Home | About | Sematext search-lucene.com search-hadoop.com
 Search Hadoop and all its subprojects:

Switch to Threaded View
Pig >> mail # user >> mapred.min.split.size


Copy link to this message
-
Re: mapred.min.split.size
Thanks guys this is the issue.  Need to move to pig 0.7 and while I'm at it upgrade to the latest chukwa.
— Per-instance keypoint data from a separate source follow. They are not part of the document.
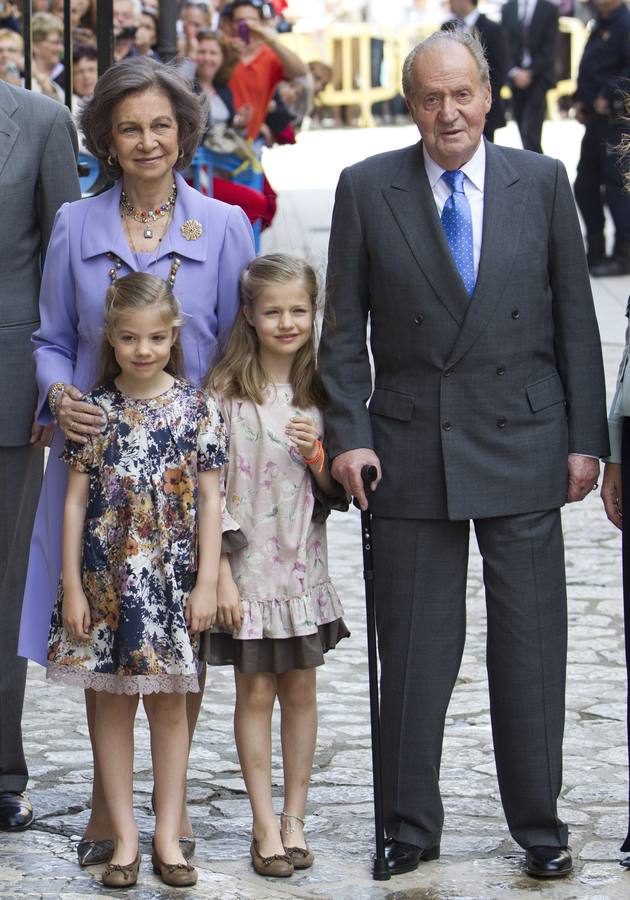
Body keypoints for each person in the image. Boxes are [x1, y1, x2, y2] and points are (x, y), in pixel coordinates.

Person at [319, 29, 609, 879]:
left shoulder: (543, 183)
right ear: (411, 106)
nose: (449, 113)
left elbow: (574, 322)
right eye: (430, 99)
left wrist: (585, 439)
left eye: (462, 95)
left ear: (488, 95)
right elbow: (343, 335)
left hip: (526, 437)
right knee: (413, 649)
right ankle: (407, 827)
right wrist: (352, 437)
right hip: (410, 446)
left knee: (530, 645)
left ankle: (541, 829)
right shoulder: (366, 187)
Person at [17, 56, 253, 867]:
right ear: (105, 142)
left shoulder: (223, 226)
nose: (147, 140)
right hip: (99, 470)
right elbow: (51, 339)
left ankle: (171, 816)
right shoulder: (75, 224)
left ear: (184, 132)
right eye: (129, 128)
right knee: (102, 648)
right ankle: (108, 812)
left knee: (179, 644)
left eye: (161, 125)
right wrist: (58, 395)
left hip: (191, 478)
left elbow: (238, 357)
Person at [48, 272, 226, 888]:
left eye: (155, 337)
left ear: (174, 334)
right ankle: (123, 838)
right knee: (111, 707)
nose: (143, 349)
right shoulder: (94, 411)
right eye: (129, 338)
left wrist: (207, 583)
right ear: (112, 338)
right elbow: (74, 503)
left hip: (173, 584)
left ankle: (169, 835)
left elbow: (210, 500)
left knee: (171, 708)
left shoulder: (197, 408)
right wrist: (71, 584)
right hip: (105, 584)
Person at [203, 253, 349, 877]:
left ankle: (295, 816)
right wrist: (223, 575)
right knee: (255, 692)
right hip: (250, 577)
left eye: (299, 310)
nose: (287, 322)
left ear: (314, 314)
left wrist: (319, 456)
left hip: (302, 575)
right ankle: (263, 822)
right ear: (250, 315)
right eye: (274, 311)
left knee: (301, 691)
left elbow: (334, 494)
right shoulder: (226, 394)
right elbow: (210, 492)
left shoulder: (322, 391)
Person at [0, 80, 80, 832]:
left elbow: (61, 268)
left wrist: (52, 386)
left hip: (8, 393)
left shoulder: (43, 121)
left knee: (3, 582)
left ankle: (0, 767)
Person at [573, 0, 630, 276]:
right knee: (584, 185)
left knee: (619, 188)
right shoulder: (600, 24)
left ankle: (625, 254)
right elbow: (591, 67)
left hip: (618, 122)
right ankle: (595, 249)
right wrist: (580, 100)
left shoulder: (625, 24)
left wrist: (610, 97)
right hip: (595, 123)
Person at [224, 0, 307, 140]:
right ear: (231, 25)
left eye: (252, 20)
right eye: (240, 20)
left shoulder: (268, 55)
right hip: (218, 139)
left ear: (261, 23)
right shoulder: (222, 49)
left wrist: (271, 40)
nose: (247, 25)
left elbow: (300, 71)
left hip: (250, 142)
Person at [442, 0, 509, 142]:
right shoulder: (447, 27)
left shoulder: (492, 28)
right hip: (451, 106)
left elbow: (500, 69)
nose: (448, 3)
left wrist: (480, 96)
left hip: (484, 109)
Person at [501, 0, 559, 153]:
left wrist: (530, 72)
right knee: (521, 126)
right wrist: (514, 72)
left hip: (538, 79)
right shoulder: (508, 8)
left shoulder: (549, 9)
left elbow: (550, 48)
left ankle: (537, 171)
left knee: (531, 132)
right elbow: (504, 45)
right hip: (515, 79)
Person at [30, 12, 65, 102]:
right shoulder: (21, 75)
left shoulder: (67, 74)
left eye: (61, 43)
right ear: (35, 45)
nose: (61, 48)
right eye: (55, 43)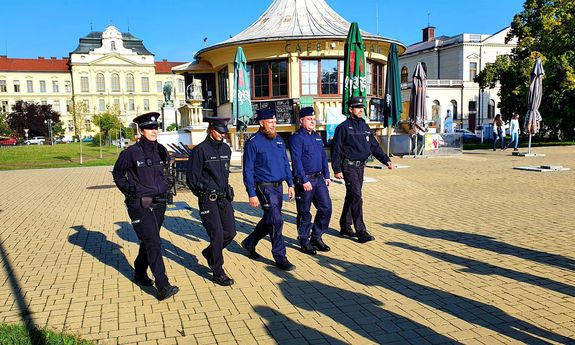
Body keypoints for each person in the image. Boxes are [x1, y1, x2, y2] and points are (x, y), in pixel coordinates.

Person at [112, 112, 179, 301]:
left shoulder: (161, 150)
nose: (154, 130)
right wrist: (129, 190)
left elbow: (164, 171)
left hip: (158, 203)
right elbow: (118, 174)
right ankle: (163, 286)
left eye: (156, 127)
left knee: (150, 240)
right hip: (139, 203)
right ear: (141, 131)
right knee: (153, 242)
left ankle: (140, 272)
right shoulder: (130, 153)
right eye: (149, 128)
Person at [331, 96, 393, 243]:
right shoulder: (343, 127)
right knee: (357, 197)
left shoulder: (365, 127)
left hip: (360, 167)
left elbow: (374, 146)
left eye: (361, 108)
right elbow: (336, 149)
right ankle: (361, 231)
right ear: (350, 110)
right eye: (357, 108)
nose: (360, 110)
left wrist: (386, 160)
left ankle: (345, 225)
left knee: (352, 196)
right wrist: (336, 169)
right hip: (348, 167)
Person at [242, 108, 296, 271]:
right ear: (261, 123)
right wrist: (251, 193)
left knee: (270, 219)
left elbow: (285, 163)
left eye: (274, 122)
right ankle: (280, 257)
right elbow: (248, 170)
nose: (274, 125)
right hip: (264, 188)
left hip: (278, 187)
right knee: (277, 221)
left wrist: (290, 183)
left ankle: (249, 242)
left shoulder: (279, 140)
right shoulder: (253, 142)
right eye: (270, 122)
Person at [186, 117, 236, 286]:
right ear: (211, 130)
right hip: (208, 199)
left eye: (224, 132)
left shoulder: (226, 149)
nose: (223, 134)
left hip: (224, 198)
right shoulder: (200, 150)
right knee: (217, 234)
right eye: (220, 131)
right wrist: (203, 193)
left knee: (230, 233)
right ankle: (217, 272)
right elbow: (191, 179)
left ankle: (209, 253)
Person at [288, 107, 332, 255]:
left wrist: (327, 175)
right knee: (304, 212)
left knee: (326, 207)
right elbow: (296, 160)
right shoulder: (296, 138)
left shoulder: (317, 137)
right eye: (309, 119)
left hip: (319, 179)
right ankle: (304, 240)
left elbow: (323, 158)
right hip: (305, 180)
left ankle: (317, 236)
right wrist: (303, 179)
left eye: (313, 119)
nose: (312, 121)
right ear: (301, 121)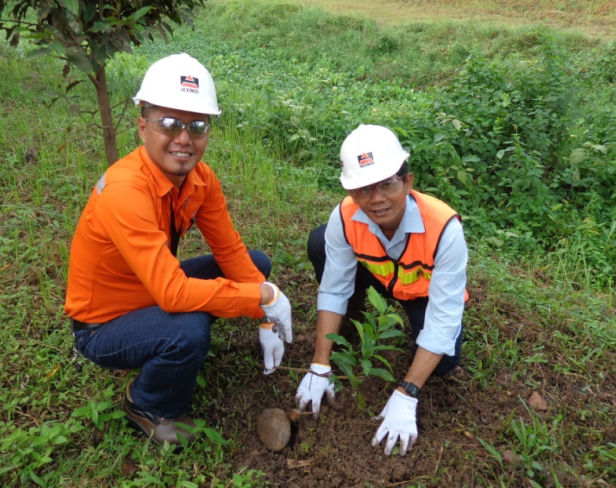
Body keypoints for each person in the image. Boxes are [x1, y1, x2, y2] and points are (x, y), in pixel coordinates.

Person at [64, 53, 292, 447]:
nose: (184, 138)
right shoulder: (124, 191)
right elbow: (172, 294)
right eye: (169, 123)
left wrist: (264, 315)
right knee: (188, 328)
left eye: (197, 125)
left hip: (150, 287)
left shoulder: (201, 179)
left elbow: (230, 250)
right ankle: (148, 404)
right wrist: (262, 296)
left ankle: (169, 345)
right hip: (103, 323)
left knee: (255, 264)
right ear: (142, 127)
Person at [295, 124, 467, 456]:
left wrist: (407, 391)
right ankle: (352, 322)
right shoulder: (344, 216)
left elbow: (444, 316)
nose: (375, 200)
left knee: (445, 362)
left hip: (423, 294)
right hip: (378, 278)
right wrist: (319, 364)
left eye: (387, 185)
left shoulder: (444, 228)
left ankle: (418, 354)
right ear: (350, 191)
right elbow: (333, 288)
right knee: (320, 243)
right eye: (362, 189)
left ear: (407, 182)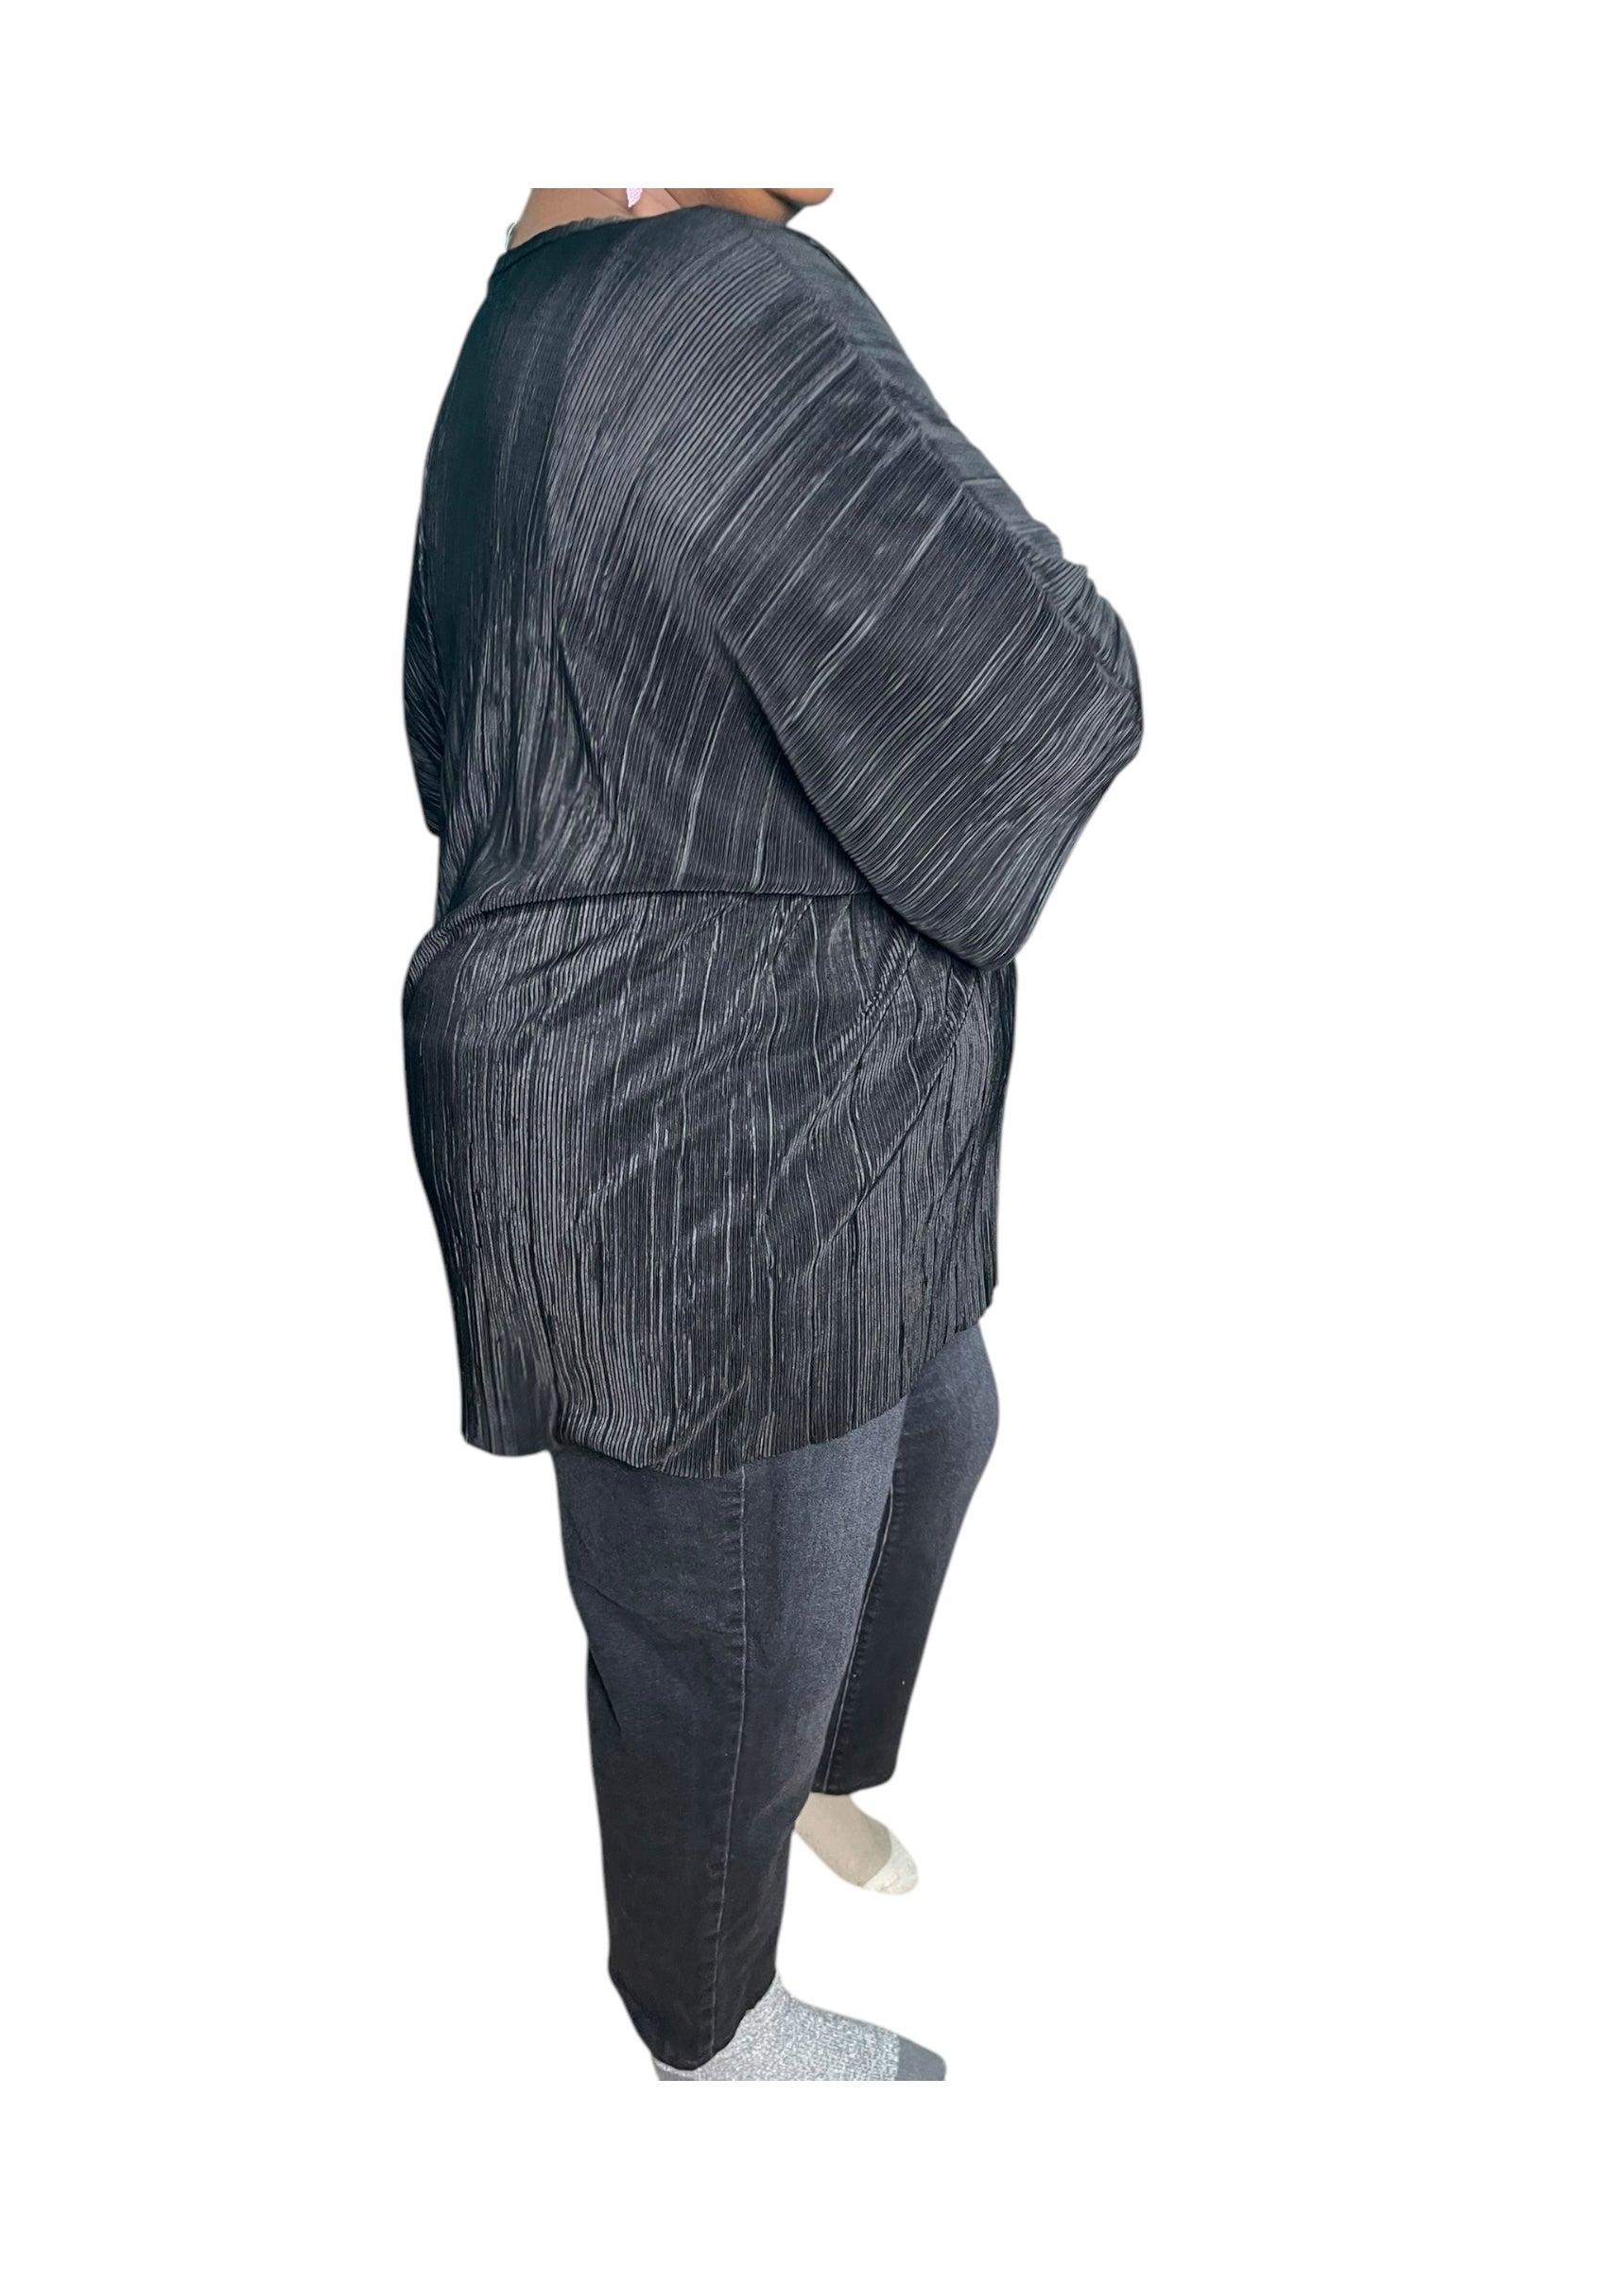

On Aug 5, 2010, at 6:38 PM, Richard Ding wrote:

> Pig 0.6 implements its own splits (called slice) with size equal to the block size. So this explains why the setting doesn't work.
>
> Thanks,
> -Richard
>
> -----Original Message-----
> From: Bill Graham [mailto:[EMAIL PROTECTED]]
> Sent: Thursday, August 05, 2010 5:06 PM
> To: [EMAIL PROTECTED]
> Subject: Re: mapred.min.split.size
>
> FYI, Chukwa support for Pig 0.7.0 was just committed last week:
>
> https://issues.apache.org/jira/browse/CHUKWA-495
>
> The patch was built on Chukwa 0.4.0, but you could try applying the patch
> against Chukwa 0.3.0. I don't think the relevant code changed much between
> 3-4.
>
>
> On Thu, Aug 5, 2010 at 4:40 PM, Richard Ding <[EMAIL PROTECTED]> wrote:
>
>> What version of Pig you are on? ChukwaStorage loader for Pig 0.7 uses
>> Hadoop FileInputFormat to generate splits so the mapred.min.split.size
>> property should work.
>>
>> But from the release date, Chukwa 0.3 seems not on Pig 0.7.
>>
>> Thanks,
>> -Richard
>>
>> -----Original Message-----
>> From: Corbin Hoenes [mailto:[EMAIL PROTECTED]]
>> Sent: Thursday, August 05, 2010 3:50 PM
>> To: [EMAIL PROTECTED]
>> Subject: Re: mapred.min.split.size
>>
>> I am using the ChukwaStorage loader from chukwa 0.3.  Is it the loader's
>> responsibility to deal with input splits?
>>
>> On Aug 5, 2010, at 4:14 PM, Richard Ding wrote:
>>
>>> I misunderstood your earlier question. If you have one large file, set
>> mapred.min.split.size property will help to increase the file split size.
>> Pig will pass system properties to Hadoop. What loader are you using?
>>>
>>> Thanks,
>>> -Richard
>>>
>>> -----Original Message-----
>>> From: Corbin Hoenes [mailto:[EMAIL PROTECTED]]
>>> Sent: Thursday, August 05, 2010 1:22 PM
>>> To: [EMAIL PROTECTED]
>>> Subject: Re: mapred.min.split.size
>>>
>>> So what does pig do when I have a 5 gig file?  Does it simply hardcode
>> the split size to block size?   Is there no way to tell it to just operate
>> on a larger split size?
>>>
>>>
>>> On Jul 27, 2010, at 3:41 PM, Richard Ding wrote:
>>>
>>>> For Pig loaders, each split can have at most one file, doesn't matter
>> what split size is.
>>>>
>>>> You can concatenate the input files before loading them.
>>>>
>>>> Thanks,
>>>> -Richard
>>>> -----Original Message-----
>>>> From: Corbin Hoenes [mailto:[EMAIL PROTECTED]]
>>>> Sent: Tuesday, July 27, 2010 2:09 PM
>>>> To: [EMAIL PROTECTED]
>>>> Subject: mapred.min.split.size
>>>>
>>>> Is there a way to set the mapred.min.split.size property in pig? I set
>> it but doesn't seem to have changed the mapper's HDFS_BYTES_READ counter.
>> My mappers are finishing ~10 secs.  I have ~20,000 of them.
>>>>
>>>>
>>>>
>>>
>>
>>